I haven't heard of Paul Washer before today. So I listened to this sermon (which was posted by Matthias in the other Paul Washer thread), and he gave me a great sense of God and his majesty and glory. If first impressions matter, I think he's a good man.

[video=youtube;a11ASw5NRUw]http://www.youtube.com/watch?v=a11ASw5NRUw[/video]


----------



## ReformedWretch

I love Paul Washer's ministry and preaching. I can't get enough of him and wish I could find a pastor with his boldness and zeal. I'd sit at his feet every day. Here is his testimony (I've posted this in the past).

[video=youtube;J471VobaZks]http://www.youtube.com/watch?v=J471VobaZks[/video]


----------



## Montanablue

AThornquist said:


> I don't remember a sermon of Paul's that did not point to Christ.



I'll have to watch one again when I get a chance. Like I said, I've only seen a few that were posted on youtube, but the ones I saw didn't seem to discuss grace - just depravity and man's sinfulness. All topics that need to be addressed, surely, but at the end, things felt rather hopeless. 

It has been a while though, so I do need to go back and refresh my memory.


----------



## ReformedWretch

Montanablue said:


> AThornquist said:
> 
> 
> 
> I don't remember a sermon of Paul's that did not point to Christ.
> 
> 
> 
> 
> I'll have to watch one again when I get a chance. Like I said, I've only seen a few that were posted on youtube, but the ones I saw didn't seem to discuss grace - just depravity and man's sinfulness. All topics that need to be addressed, surely, but at the end, things felt rather hopeless.
> 
> It has been a while though, so I do need to go back and refresh my memory.
Click to expand...


In those sermons he's calling listeners to be like Christ and often telling them why, or how they are not.


----------



## Sonoftheday

Another thing that should be pointed out is many of Paul Washers sermons are not delivered in a Lord's Day corporate worship setting. There are many conference messages and other such series that he is preaching like 4 times in 3 days on a certain topic. In this setting it is often that we will see 1 sermon heavy with Gospel then the next that afternoon heavy with Law but light on Gospel.
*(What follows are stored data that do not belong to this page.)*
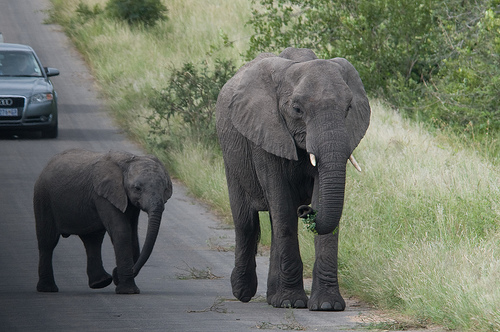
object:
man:
[4, 53, 42, 76]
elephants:
[33, 47, 372, 312]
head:
[226, 54, 372, 237]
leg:
[267, 200, 309, 309]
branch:
[301, 209, 338, 235]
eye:
[292, 107, 303, 114]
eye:
[346, 105, 350, 112]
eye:
[135, 187, 142, 191]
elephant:
[33, 147, 174, 294]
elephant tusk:
[349, 154, 361, 172]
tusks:
[310, 154, 361, 173]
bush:
[236, 0, 500, 137]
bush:
[98, 0, 174, 31]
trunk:
[131, 194, 166, 279]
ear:
[227, 57, 299, 162]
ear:
[329, 57, 371, 160]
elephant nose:
[298, 111, 349, 235]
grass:
[51, 0, 500, 332]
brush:
[136, 33, 236, 149]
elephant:
[215, 47, 371, 312]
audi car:
[1, 33, 60, 139]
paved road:
[0, 0, 432, 332]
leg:
[229, 209, 262, 303]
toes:
[308, 299, 346, 310]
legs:
[229, 210, 349, 313]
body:
[216, 46, 347, 210]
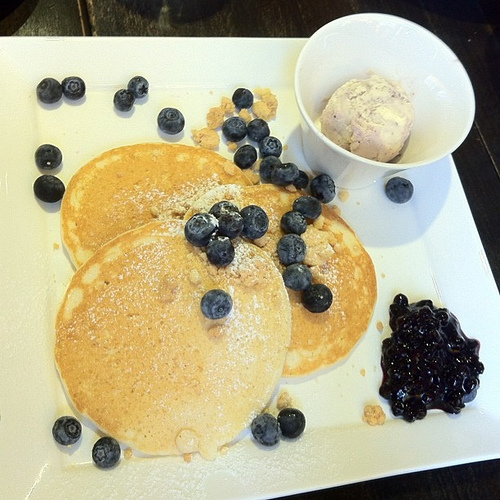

This is really something that should be remembered about most online sermons is that they are delivered at a certain place to a certain situation, when they are then taken out of their context and played all over the internet these messages at times can appear quite different to us than they would to hearers in the building it is delivered.

(EDIT: My Slow connection caused a double post)


----------



## AThornquist

A post so nice I read it twice.


----------



## ewenlin

riceman said:


> He reminds me of the Baptist b/c he hunts bears and could probably be a pretty decent lumber-jack. And survive off locust and honey.



Hehe!


----------



## OPC'n

I have listened to many of his sermons on sermonaudio (that's all I use to listen for months and months before I found a good church). I don't know if they only list on sermonaudio the ones where he speaks more of the law than grace and neglect to post more balanced ones or if now his sermons are more balanced than when I use to listen to him, but every one of his sermons that I have heard on sermonaudio (I never listened to the ones on utube etc) he's been less balanced than he should. On many of his of sermons he'll say, "I would like to talk about God's love but it will take about two days of preaching law before I can tell you about His love"....that's not a word for word quote but it's close. Again, just my two cents and who knows he might be more balanced now.


----------



## Michael Doyle

He does come off a bit more shock and awe then I prefer in a preacher, but I suspect it is as many of you have stated in that I am only getting the internet circulations.
I do like him however and have turned several men I had been discipling before leaving my last church for the PCA, on to him, and he is all they ever talk about.


----------



## Jon Peters

This is a little out of left field, but can one of the redemptive-historical preaching defenders critique Paul Washer? I tend to hold to R-H preaching but I've never heard Washer before and don't intend to listen to him so as to critique his method myself (if I were able, which I am not).


----------



## TrueConvert

I've always considered Paul Washer's preaching in light of the fact that he is an evangelist. Not so much a Pastor. That's just been my take. Now I will say, I attended the Legacy Conference in Chicago a few months ago and Brother Washer did the morning devotional each day and the theme was the Gospel. It was a phenomenal set of messages over the course of the 3 days, and he really exalted Christ and the centrality of the Gospel in a way that had an impact on me; but more importantly to this thread, it was sans all shock and awe. Just expounding on the Gospel the Gospel the Gospel. After each session, he graciously stood and held court for A LONG TIME fielding questions and really extending himself to those who had concerns of different types. Gracious man, and really accessible, if there should be such a thing as a preacher who isnt.


----------



## Radical_Pilgrim

Paul recently (within a few weeks) said at a men's training conference that he understands people see the fiery one side of him. He said "Young men meet me and are shocked I'm not all fire and brimstone. What you need to realize is many of those sermons where I am quite frank and pointed are preached to men of the pulpit who aren't doing what they are supposed to be." This sermon directly addresses the misconceptions about him voiced on this thread. It is located here: SermonAudio.com - Grace Community Church

Hope that helps. Next to Piper, Washer is the next on my IPOD as far as amount of material.


----------